RECORDS SUPPLIED.
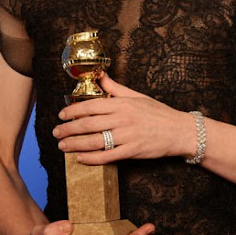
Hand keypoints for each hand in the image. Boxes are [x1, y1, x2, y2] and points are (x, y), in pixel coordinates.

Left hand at [53, 73, 195, 164]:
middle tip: (56, 133)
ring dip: (75, 144)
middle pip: (88, 124)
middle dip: (68, 129)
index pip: (91, 106)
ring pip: (94, 141)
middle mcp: (123, 119)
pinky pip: (107, 156)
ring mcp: (127, 136)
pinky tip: (80, 159)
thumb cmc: (158, 112)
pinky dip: (91, 159)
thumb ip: (116, 88)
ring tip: (63, 146)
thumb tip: (100, 75)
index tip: (62, 115)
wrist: (179, 130)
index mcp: (123, 103)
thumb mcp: (137, 96)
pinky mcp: (132, 151)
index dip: (73, 110)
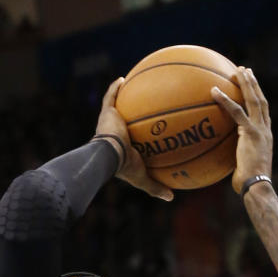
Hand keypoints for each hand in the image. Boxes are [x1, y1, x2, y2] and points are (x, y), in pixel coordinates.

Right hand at [93, 78, 173, 201]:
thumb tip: (171, 197)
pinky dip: (115, 87)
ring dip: (120, 97)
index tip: (143, 131)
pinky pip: (110, 96)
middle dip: (128, 114)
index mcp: (120, 148)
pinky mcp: (106, 112)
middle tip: (139, 108)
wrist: (110, 155)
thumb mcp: (143, 178)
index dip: (134, 135)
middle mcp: (113, 133)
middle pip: (122, 121)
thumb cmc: (125, 167)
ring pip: (115, 107)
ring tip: (130, 86)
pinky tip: (123, 78)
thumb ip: (156, 187)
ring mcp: (108, 122)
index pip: (128, 140)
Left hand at [210, 66, 272, 193]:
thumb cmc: (248, 185)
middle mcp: (265, 129)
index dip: (258, 97)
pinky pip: (236, 112)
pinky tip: (214, 91)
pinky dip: (225, 100)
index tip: (252, 87)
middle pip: (260, 100)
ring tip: (238, 71)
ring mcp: (259, 129)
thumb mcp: (242, 169)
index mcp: (266, 136)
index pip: (263, 112)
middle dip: (253, 84)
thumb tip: (223, 163)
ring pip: (253, 99)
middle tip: (245, 71)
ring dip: (245, 83)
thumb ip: (235, 160)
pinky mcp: (250, 132)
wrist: (257, 186)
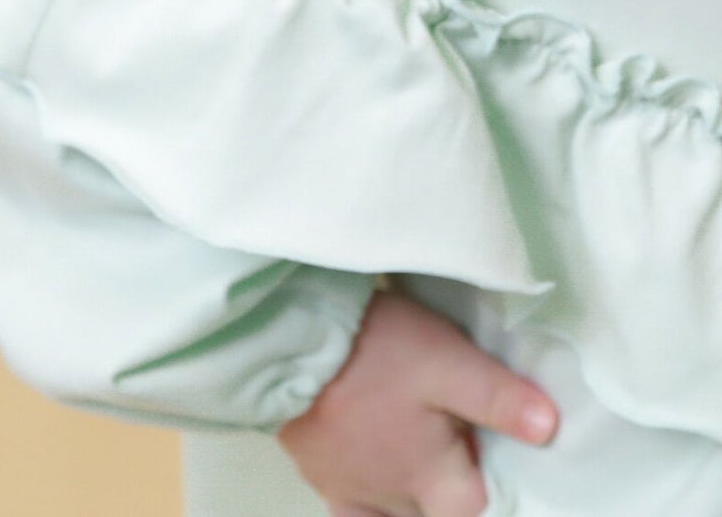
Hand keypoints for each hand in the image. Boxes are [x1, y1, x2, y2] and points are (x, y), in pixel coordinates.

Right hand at [277, 288, 558, 516]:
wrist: (291, 342)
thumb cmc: (376, 352)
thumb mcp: (448, 361)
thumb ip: (498, 397)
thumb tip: (550, 428)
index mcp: (429, 477)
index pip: (476, 507)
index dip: (491, 479)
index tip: (489, 443)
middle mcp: (391, 496)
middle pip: (432, 510)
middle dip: (447, 485)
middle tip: (452, 434)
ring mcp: (348, 486)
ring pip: (391, 510)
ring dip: (409, 490)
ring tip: (414, 450)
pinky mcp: (316, 468)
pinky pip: (350, 504)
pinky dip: (367, 498)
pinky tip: (370, 466)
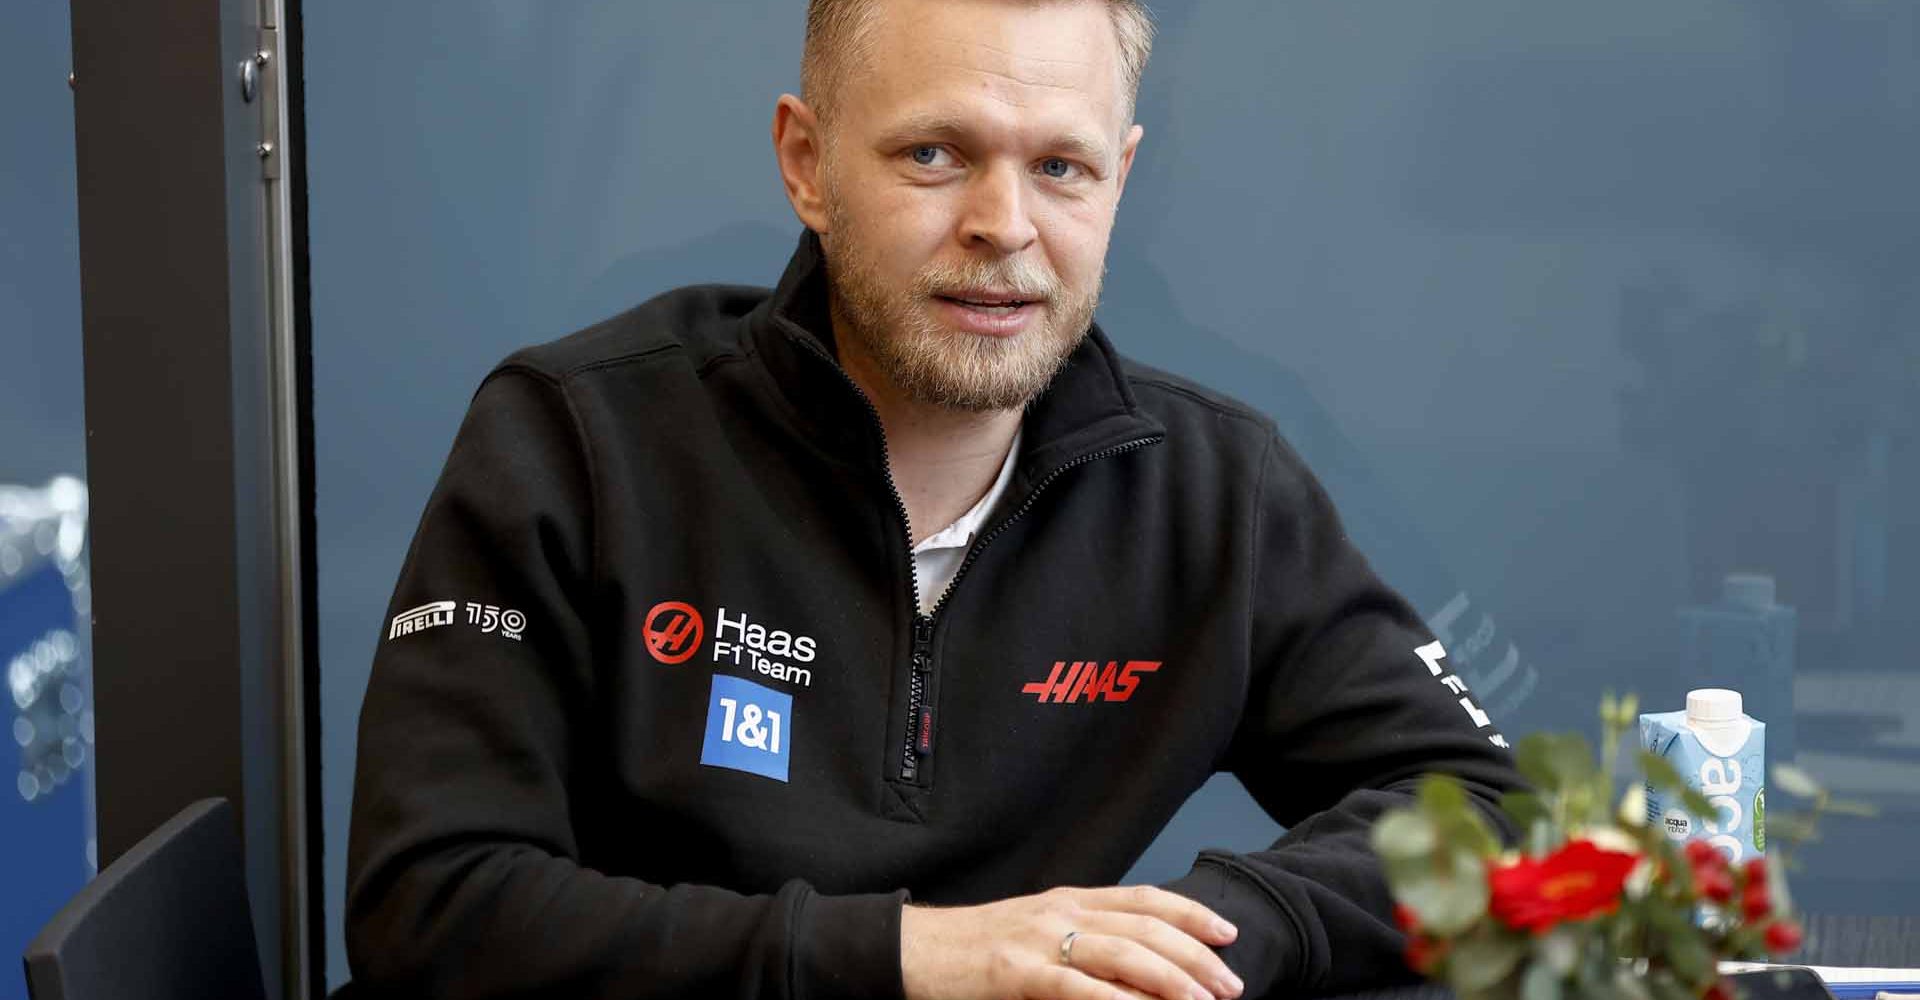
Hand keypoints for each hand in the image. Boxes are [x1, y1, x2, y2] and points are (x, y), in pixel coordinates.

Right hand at [899, 884, 1243, 999]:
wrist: (913, 950)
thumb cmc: (975, 951)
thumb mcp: (1036, 933)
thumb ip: (1082, 939)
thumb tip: (1136, 962)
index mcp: (1068, 899)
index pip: (1144, 899)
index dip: (1190, 914)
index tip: (1227, 934)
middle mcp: (1060, 911)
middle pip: (1144, 927)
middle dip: (1195, 955)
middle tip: (1230, 984)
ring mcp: (1038, 940)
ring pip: (1122, 953)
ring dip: (1171, 978)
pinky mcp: (1015, 972)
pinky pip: (1076, 988)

PROBLEM DETAILS. The line holding "ring mcp: (348, 486)" starts the copy and the line holding "index tip: (1227, 934)" ends it. Repeat those two lines above and all between them exactly, leaving out pictures.

EXPECTED OUTPUT.
ring mcp: (348, 486)
ring pip: (391, 510)
ring dip: (409, 490)
ring tip: (414, 450)
pinky mcp: (316, 468)
pinky pip: (350, 504)
pinky dip: (367, 498)
pinky tip: (370, 466)
Hand keypoints for each hand in the image. Boxes are [x1, y1, x2, y2] and points are (x, y), in pixel coordinates.

Right hand at [899, 884, 1243, 999]:
wrist: (913, 950)
thumb cmc: (975, 951)
thumb mcp: (1036, 933)
thumb ip: (1082, 939)
thumb tip: (1136, 962)
index mcp: (1068, 899)
index pip: (1144, 899)
index dip: (1190, 914)
index tip: (1227, 934)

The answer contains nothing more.